Former prime minister Nouri al-Maliki hinted
that Iraqi will witness a horrible civil war following the ongoing
parliamentary election, alleging that the civil war will erupt in case the
results were rigged.
In a recent TV interview, Maliki said: "Civil wars break out after elections, if the results don't satisfy the public."
When asked by the host whether he warns or threatens, Maliki said that he is just expressing his fears.
"I threaten myself and everyone else, manipulating elections' results may result in a civil war," Maliki told his host, demanding the authorities to give decisive guarantees of the elections' fairness and transparency.
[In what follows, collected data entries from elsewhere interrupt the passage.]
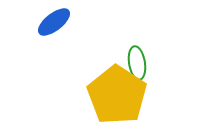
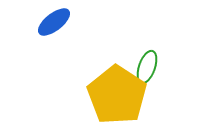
green ellipse: moved 10 px right, 4 px down; rotated 28 degrees clockwise
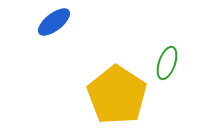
green ellipse: moved 20 px right, 4 px up
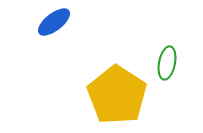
green ellipse: rotated 8 degrees counterclockwise
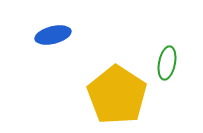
blue ellipse: moved 1 px left, 13 px down; rotated 24 degrees clockwise
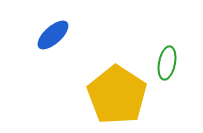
blue ellipse: rotated 28 degrees counterclockwise
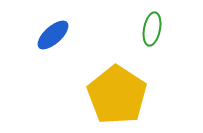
green ellipse: moved 15 px left, 34 px up
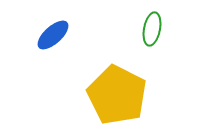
yellow pentagon: rotated 6 degrees counterclockwise
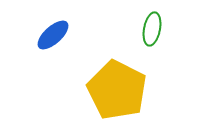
yellow pentagon: moved 5 px up
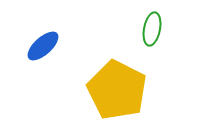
blue ellipse: moved 10 px left, 11 px down
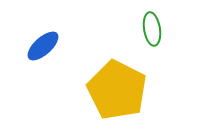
green ellipse: rotated 20 degrees counterclockwise
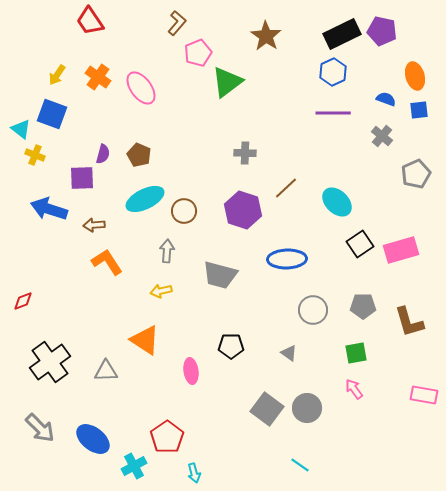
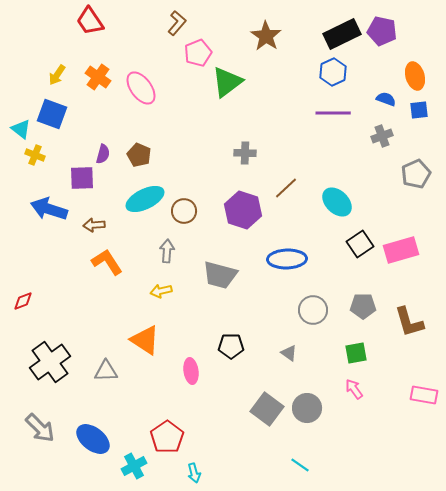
gray cross at (382, 136): rotated 30 degrees clockwise
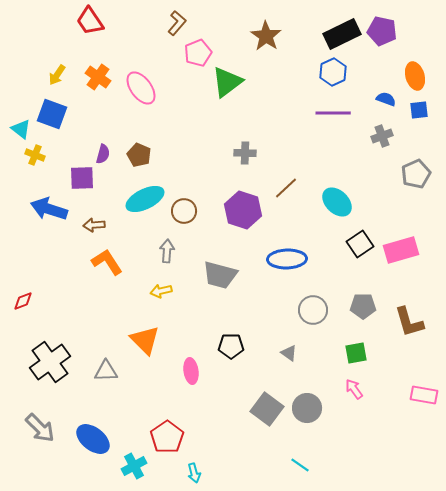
orange triangle at (145, 340): rotated 12 degrees clockwise
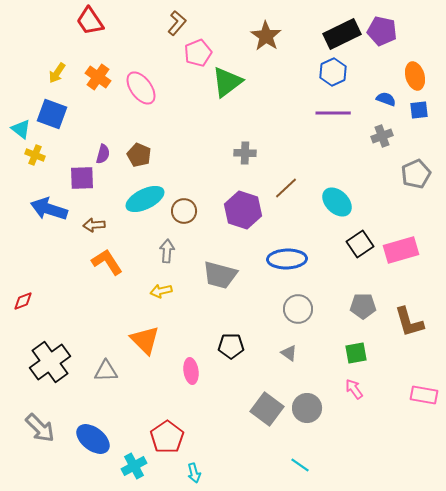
yellow arrow at (57, 75): moved 2 px up
gray circle at (313, 310): moved 15 px left, 1 px up
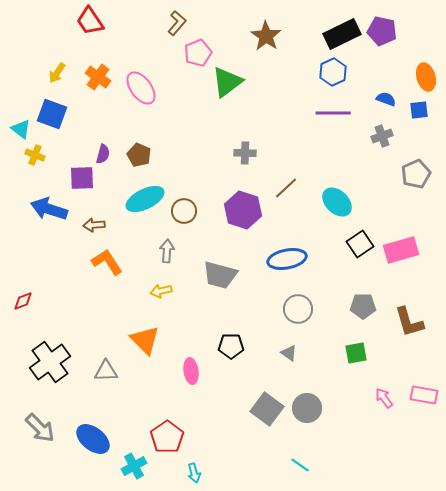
orange ellipse at (415, 76): moved 11 px right, 1 px down
blue ellipse at (287, 259): rotated 9 degrees counterclockwise
pink arrow at (354, 389): moved 30 px right, 9 px down
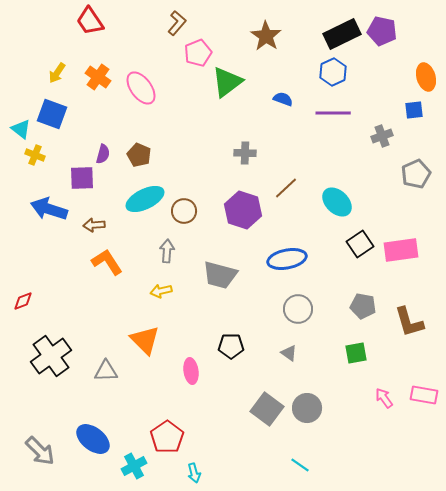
blue semicircle at (386, 99): moved 103 px left
blue square at (419, 110): moved 5 px left
pink rectangle at (401, 250): rotated 8 degrees clockwise
gray pentagon at (363, 306): rotated 10 degrees clockwise
black cross at (50, 362): moved 1 px right, 6 px up
gray arrow at (40, 428): moved 23 px down
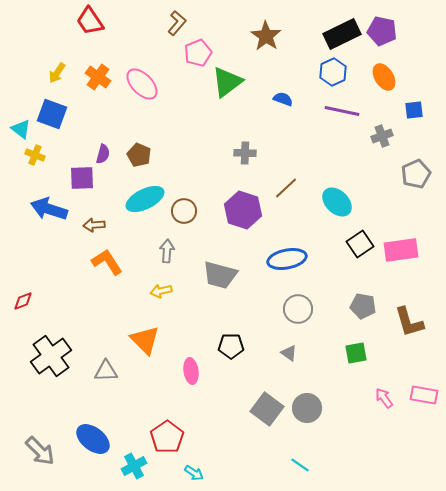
orange ellipse at (426, 77): moved 42 px left; rotated 16 degrees counterclockwise
pink ellipse at (141, 88): moved 1 px right, 4 px up; rotated 8 degrees counterclockwise
purple line at (333, 113): moved 9 px right, 2 px up; rotated 12 degrees clockwise
cyan arrow at (194, 473): rotated 42 degrees counterclockwise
Maliki's comments stirred wave of outrage
among politicians and the public, who considered the recent statement as
threats of provoking a civil war in case he failed the election under the
allegations of election forgery.
"Apparently Mr. Maliki wants to turn Iraqi streets into a bloodbath if he doesn't rule the country," an observer to Iraqi issue told The Baghdad Post.
Maliki, the current vice president, was accused of rigging the 2014 elections, by unlawfully getting the votes of west Baghdad.
Maliki has dropped a bomb into the political scene by unearthing an alliance between his coalition "State of Law" and current prime minister Haidar al-Abadi's coalition "Al Nasr," to dominate all the seats in the parliament after the election, the allegation that was dismissed by Abadi, however, Maliki stood by his statement, saying that there is a signed document between the two leaders of al-Daawa party.
Maliki's coalition is adopting the absolute majority scheme that is thought to be set to dominate the government with no partnership with any other political parties, and will crash the Sunni and Kurds rights in being partners in governance.